(Scene photo sets with camera intrinsics)

· · ·

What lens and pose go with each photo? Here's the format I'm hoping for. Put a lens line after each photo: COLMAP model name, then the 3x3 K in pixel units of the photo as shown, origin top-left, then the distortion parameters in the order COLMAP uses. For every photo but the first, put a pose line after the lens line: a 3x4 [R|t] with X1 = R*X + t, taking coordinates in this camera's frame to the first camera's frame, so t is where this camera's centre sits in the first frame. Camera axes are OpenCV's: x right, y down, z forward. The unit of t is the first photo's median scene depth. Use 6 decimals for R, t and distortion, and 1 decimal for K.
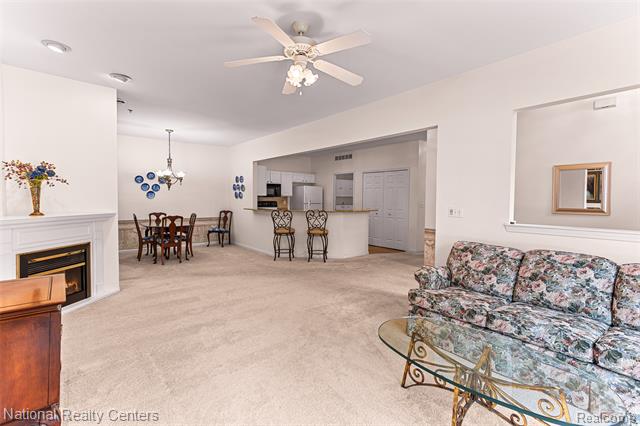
lens RADIAL K [[308.1, 0, 318.8], [0, 308.1, 206.1], [0, 0, 1]] dist [0.026893, 0.000964]
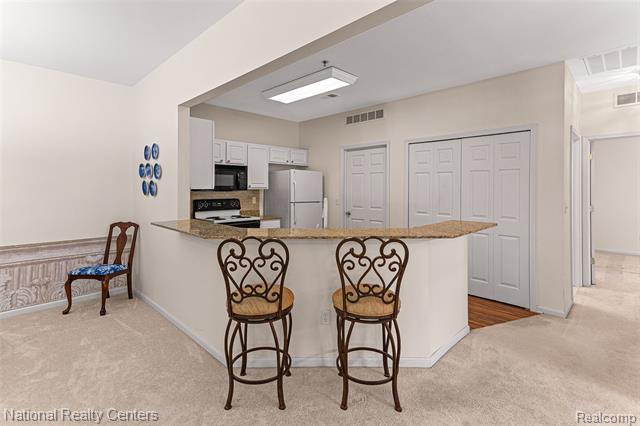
lens RADIAL K [[308.1, 0, 321.7], [0, 308.1, 183.9], [0, 0, 1]] dist [0.026893, 0.000964]
pose [[0.992756, -0.006847, 0.119949, -0.069424], [0.011938, 0.999056, -0.041777, -0.019970], [-0.119549, 0.042906, 0.991901, 0.537107]]
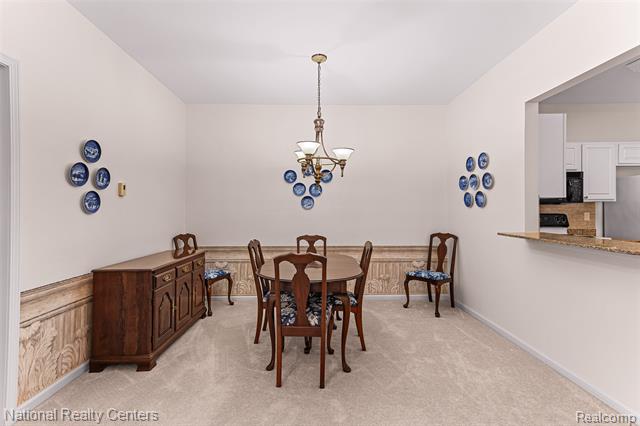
lens RADIAL K [[308.1, 0, 316.5], [0, 308.1, 209.3], [0, 0, 1]] dist [0.026893, 0.000964]
pose [[0.790196, -0.010578, -0.612762, -0.171352], [-0.008079, 0.999584, -0.027675, -0.007962], [0.612800, 0.026819, 0.789782, 0.530421]]
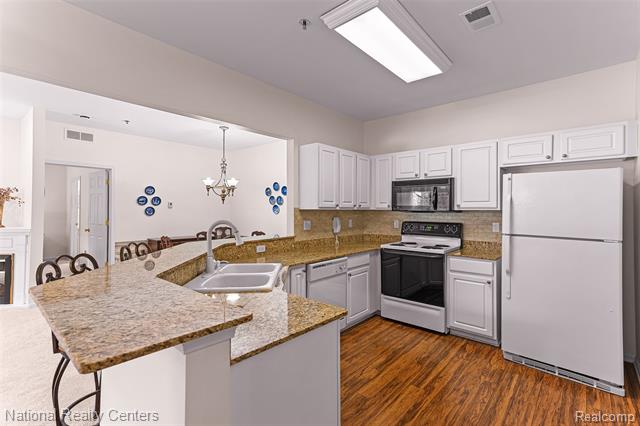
lens RADIAL K [[308.1, 0, 303.5], [0, 308.1, 210.6], [0, 0, 1]] dist [0.026893, 0.000964]
pose [[0.150503, -0.001464, -0.988608, 0.260807], [-0.024332, 0.999690, -0.005185, -0.028867], [0.988310, 0.024835, 0.150421, 0.892749]]
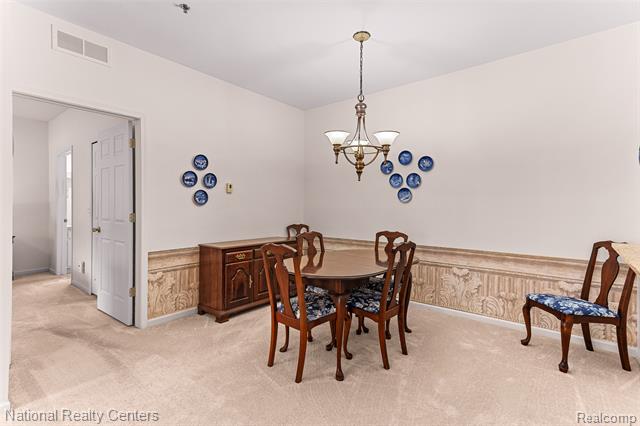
lens RADIAL K [[308.1, 0, 308.7], [0, 308.1, 208.9], [0, 0, 1]] dist [0.026893, 0.000964]
pose [[0.195230, 0.003861, -0.980750, -0.072350], [-0.024989, 0.999687, -0.001039, -0.009060], [0.980439, 0.024711, 0.195265, 0.703847]]
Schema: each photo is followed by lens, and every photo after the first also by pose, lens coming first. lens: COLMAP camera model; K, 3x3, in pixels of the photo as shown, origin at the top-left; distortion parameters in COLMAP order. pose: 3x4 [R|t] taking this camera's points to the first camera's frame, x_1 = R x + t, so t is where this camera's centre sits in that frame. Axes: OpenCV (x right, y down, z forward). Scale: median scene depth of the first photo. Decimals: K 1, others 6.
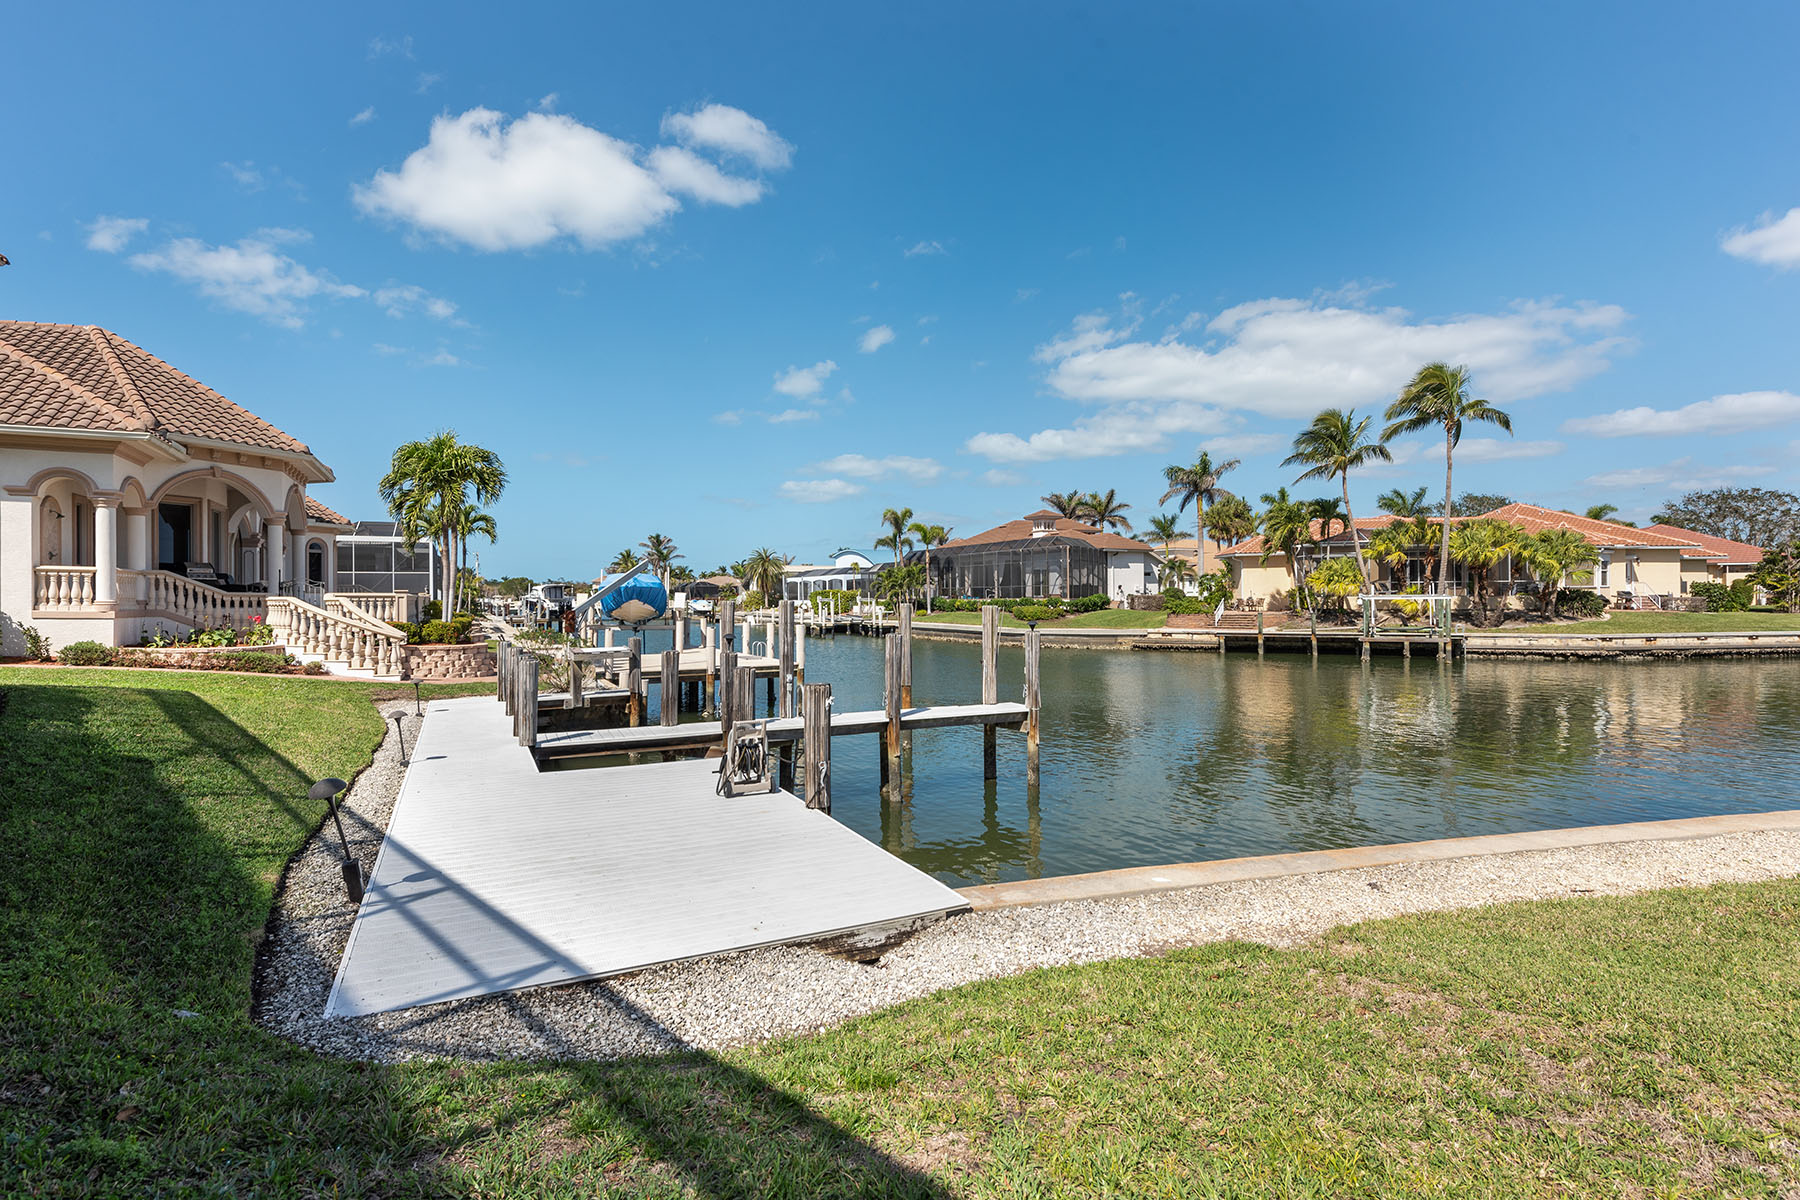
lens RADIAL K [[876.2, 0, 900.7], [0, 876.2, 593.0], [0, 0, 1]] dist [0.010775, -0.002451]
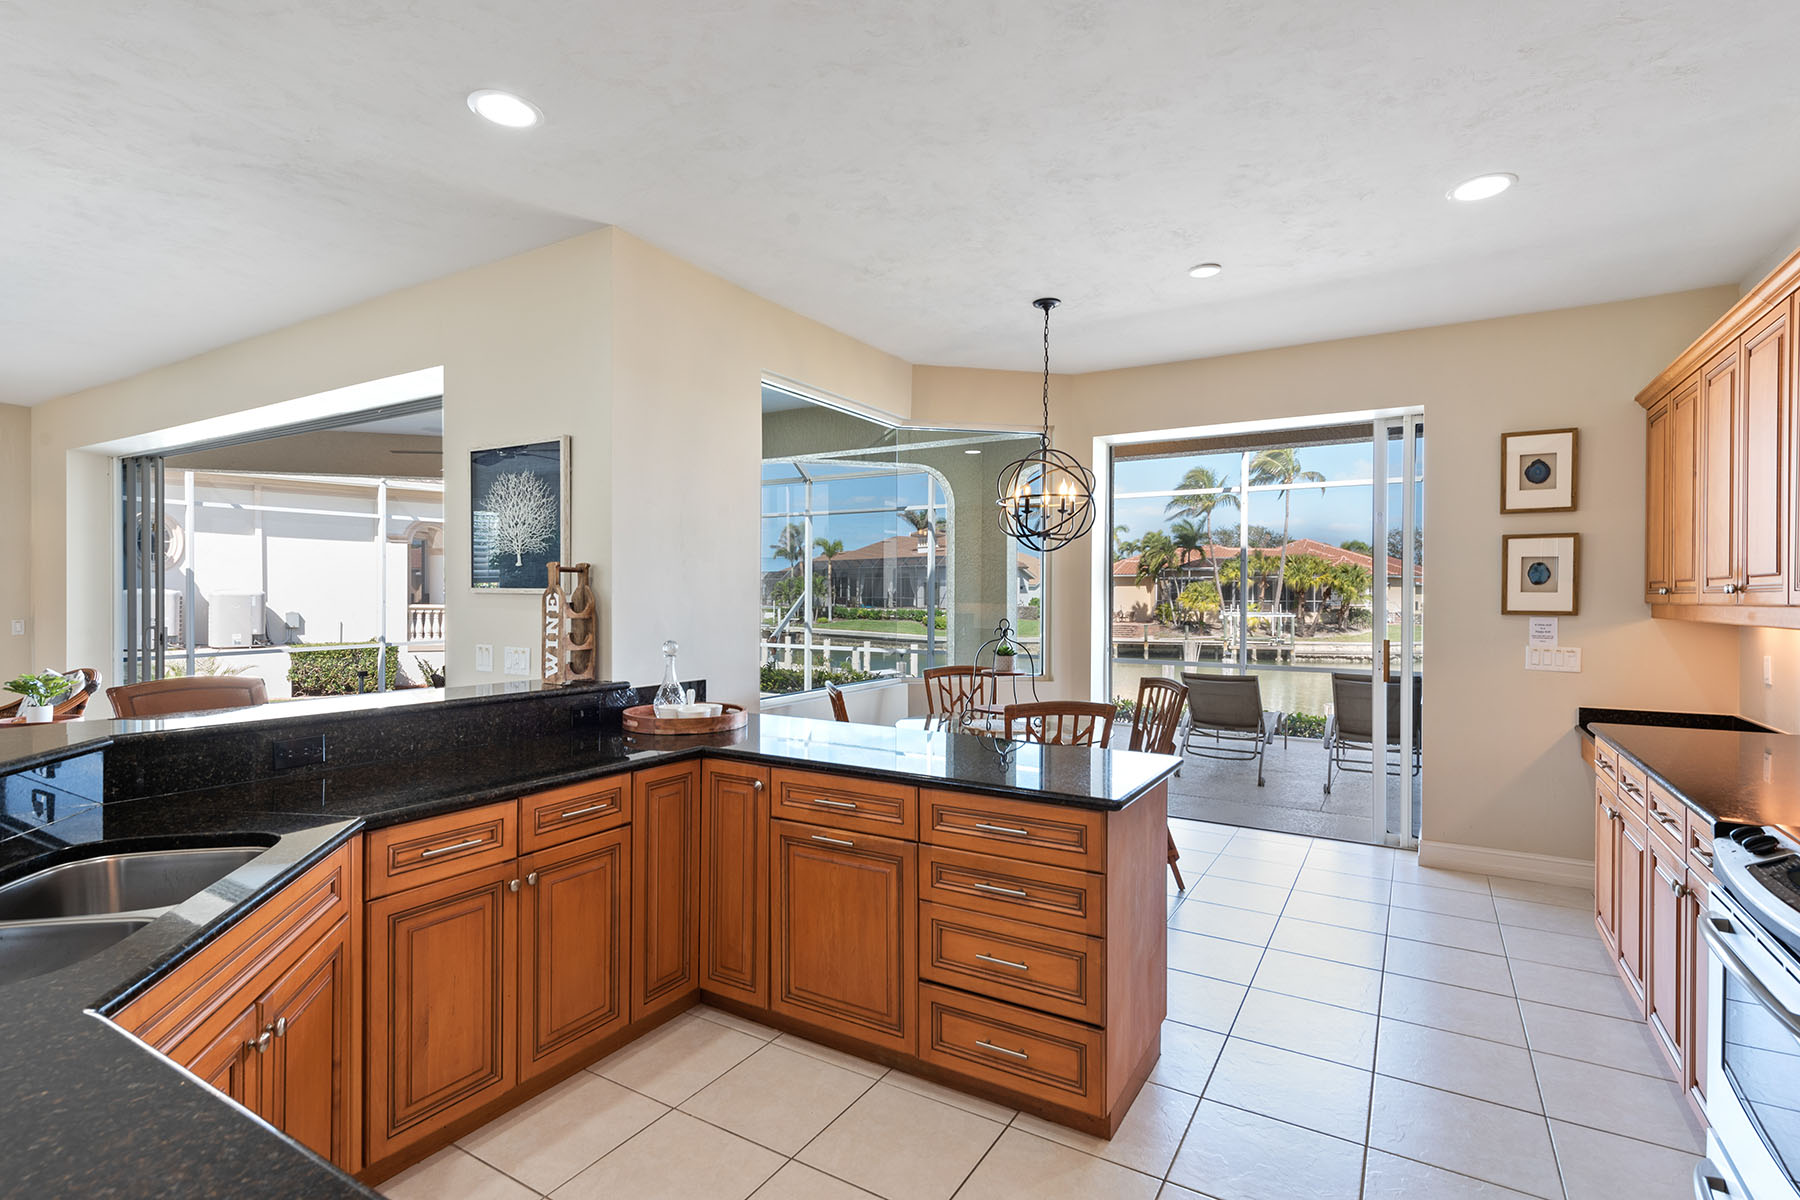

· · ·

=== ASSIGNED TASK ===
Write out the data again, replacing every "photo" with "image" and changing nothing else. Leave out the pictures.

=== EXPECTED ANSWER ===
What lens and pose go with each image? Here's the format I'm hoping for. Put a lens line after each image: COLMAP model name, then the 3x3 K in pixel units of the image as shown, origin top-left, then the distortion parameters in the order COLMAP uses. For every image but the first, put a pose line after the lens line: a 3x4 [R|t] with X1 = R*X + t, taking coordinates in this camera's frame to the first camera's frame, so t is where this camera's centre sits in the first frame. Camera axes are OpenCV's: x right, y down, z forward. The unit of t is the first image's median scene depth. Use 6 decimals for R, t and distortion, and 1 decimal for K.
lens RADIAL K [[308.1, 0, 318.8], [0, 308.1, 206.1], [0, 0, 1]] dist [0.026893, 0.000964]
lens RADIAL K [[308.1, 0, 321.7], [0, 308.1, 183.9], [0, 0, 1]] dist [0.026893, 0.000964]
pose [[0.992756, -0.006847, 0.119949, -0.069424], [0.011938, 0.999056, -0.041777, -0.019970], [-0.119549, 0.042906, 0.991901, 0.537107]]
lens RADIAL K [[308.1, 0, 316.5], [0, 308.1, 209.3], [0, 0, 1]] dist [0.026893, 0.000964]
pose [[0.790196, -0.010578, -0.612762, -0.171352], [-0.008079, 0.999584, -0.027675, -0.007962], [0.612800, 0.026819, 0.789782, 0.530421]]
lens RADIAL K [[308.1, 0, 303.5], [0, 308.1, 210.6], [0, 0, 1]] dist [0.026893, 0.000964]
pose [[0.150503, -0.001464, -0.988608, 0.260807], [-0.024332, 0.999690, -0.005185, -0.028867], [0.988310, 0.024835, 0.150421, 0.892749]]
lens RADIAL K [[308.1, 0, 308.7], [0, 308.1, 208.9], [0, 0, 1]] dist [0.026893, 0.000964]
pose [[0.195230, 0.003861, -0.980750, -0.072350], [-0.024989, 0.999687, -0.001039, -0.009060], [0.980439, 0.024711, 0.195265, 0.703847]]
Schema: each image is followed by lens, and every image after the first also by pose, lens coming first. lens: COLMAP camera model; K, 3x3, in pixels of the image as shown, origin at the top-left; distortion parameters in COLMAP order. pose: 3x4 [R|t] taking this camera's points to the first camera's frame, x_1 = R x + t, so t is where this camera's centre sits in that frame. Axes: OpenCV (x right, y down, z forward). Scale: median scene depth of the first image. Decimals: K 1, others 6.
lens RADIAL K [[876.2, 0, 900.7], [0, 876.2, 593.0], [0, 0, 1]] dist [0.010775, -0.002451]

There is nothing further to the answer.